:: Text section ::

++++++++++

MedTV: Network TV blows
Here's a nice piece by some Brigham and Women's House Officers bitching about how Grey's Anatomy and House are screwing the entire health care system by making everyone think that doctors are over-sexed insensitive bastards. Some nice historical perspective as well about how the AMA has influenced medicine on TV since the 60's and how the shift of focus from the patients to the physicians explains some of the generation of dramatic conundra.
Many moments would make the old-time AMA vetters cringe. Instead of asexual father figures, the doctors on cast are hyper-hormonal. Attendings sleep with residents. Interns bed nurses. Even patients are fair game. On one episode, Grey kisses an injured biker brought in to the hospital after an accident involving spokes sticking out of his abdomen. Normally, any of these infractions would be grounds for dismissal. At Grey's hospital, they're all in a day's work.
These breaches, however, are minor. What matters are the glaring inaccuracies in complicated and delicate areas of medicine. In one egregious episode, the character played by Sandra Oh, Cristina Yang, asks a woman to donate her husband's organs after he dies unexpectedly. Yang botches the job, dispassionately asking for the husband's eyes and skin as if they were no more than items on a grocery list. Then she runs out of the room as the wife begins to cry.
The scene is rife with errors that could damage public perception of organ donation, starting with the premise: Yang is angling for the husband's organs because another patient (who also happens to be a close friend of the chief of surgery) is dying from liver failure and will be saved if the wife agrees. In real life, hospitals go to great lengths to prevent exactly these types of conflicts of interest, barring doctors from approaching patients directly and designating statewide organizations instead of individual hospitals to distribute organs. Maybe we're just two overeducated doctors who take television too seriously, but we worry that this plot line could have done real harm by discouraging people from donating.

++++++++++

Records from a data source:

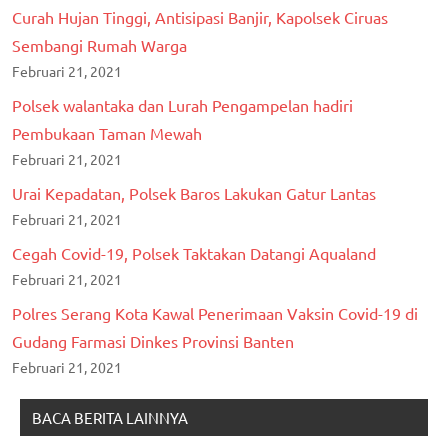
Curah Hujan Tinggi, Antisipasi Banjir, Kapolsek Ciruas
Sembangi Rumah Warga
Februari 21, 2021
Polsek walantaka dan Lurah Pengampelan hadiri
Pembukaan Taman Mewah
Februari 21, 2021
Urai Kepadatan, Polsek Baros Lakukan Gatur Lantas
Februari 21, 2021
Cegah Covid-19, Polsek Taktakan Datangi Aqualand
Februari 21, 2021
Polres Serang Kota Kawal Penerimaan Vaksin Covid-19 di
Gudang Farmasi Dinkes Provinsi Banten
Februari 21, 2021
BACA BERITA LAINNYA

++++++++++

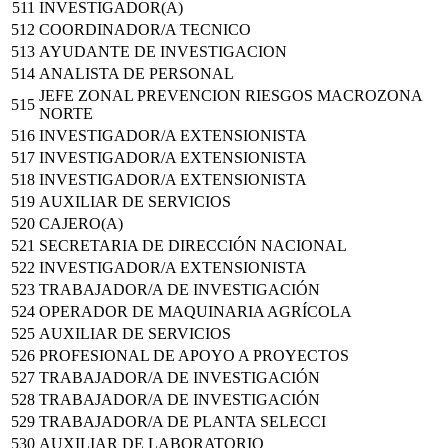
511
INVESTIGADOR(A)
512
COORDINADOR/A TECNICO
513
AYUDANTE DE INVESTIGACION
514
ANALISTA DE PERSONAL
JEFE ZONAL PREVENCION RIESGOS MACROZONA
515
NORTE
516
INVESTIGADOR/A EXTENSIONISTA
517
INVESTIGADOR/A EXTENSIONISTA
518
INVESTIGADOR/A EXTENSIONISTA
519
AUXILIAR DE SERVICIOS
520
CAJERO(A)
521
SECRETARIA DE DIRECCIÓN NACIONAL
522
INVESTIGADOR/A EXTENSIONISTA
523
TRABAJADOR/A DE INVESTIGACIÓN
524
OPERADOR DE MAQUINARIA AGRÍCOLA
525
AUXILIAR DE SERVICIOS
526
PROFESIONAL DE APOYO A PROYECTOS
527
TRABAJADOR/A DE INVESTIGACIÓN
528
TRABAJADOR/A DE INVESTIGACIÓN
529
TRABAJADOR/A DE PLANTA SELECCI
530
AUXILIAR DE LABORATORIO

++++++++++

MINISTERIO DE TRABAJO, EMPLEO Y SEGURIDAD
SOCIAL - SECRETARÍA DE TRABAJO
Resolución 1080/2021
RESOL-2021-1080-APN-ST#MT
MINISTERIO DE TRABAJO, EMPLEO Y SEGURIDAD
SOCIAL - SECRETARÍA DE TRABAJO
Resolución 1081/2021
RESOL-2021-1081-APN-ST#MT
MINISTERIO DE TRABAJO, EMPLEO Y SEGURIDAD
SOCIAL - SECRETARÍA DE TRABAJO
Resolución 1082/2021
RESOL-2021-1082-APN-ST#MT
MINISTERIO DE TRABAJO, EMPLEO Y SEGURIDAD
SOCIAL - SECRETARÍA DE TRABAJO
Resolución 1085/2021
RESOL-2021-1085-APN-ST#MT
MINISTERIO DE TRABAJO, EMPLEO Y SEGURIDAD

++++++++++

:: Task instructions ::
• 1. Please answer these questions about the MedTV post:
(a) Whom does Grey kiss in one episode?
(b) Which character does Sandra Oh play?
(c) In real life, what distributes organs instead of individual hospitals?
• 2. Carry on writing the MedTV post from where it stops.
The records are separate material, not part of the MedTV post.

:: Answer list ::
• 1.
(a) An injured biker brought in after an accident involving spokes sticking out of his abdomen.
(b) Cristina Yang.
(c) Statewide organizations.

• 2.
In another episode, two of the characters experiment on a patient, performing an illegal autopsy against a family's wishes. On the show, the characters are forgiven, instead of arrested, because they discover the patient had a rare genetic disease (which Oh blithely mispronounces). But as doctors, we could not forgive the producers for their superficial all's-well ending. Since the Tuskegee tragedy, doctors have instilled institutional checks to ensure that clinical research is ethical. Still, many patients avoid doctors because they are afraid of being experimented on. The autopsy on Grey's Anatomy's casually corroborated their worst fears.
Watching these episodes makes us long, in spite of ourselves, for the days when the AMA had television producers on a tight leash. Don't get us wrong: We don't miss Dr. Welby's starched white coat. But we are afraid that TV's worst inaccuracies may compromise what trust remains between doctors and patients.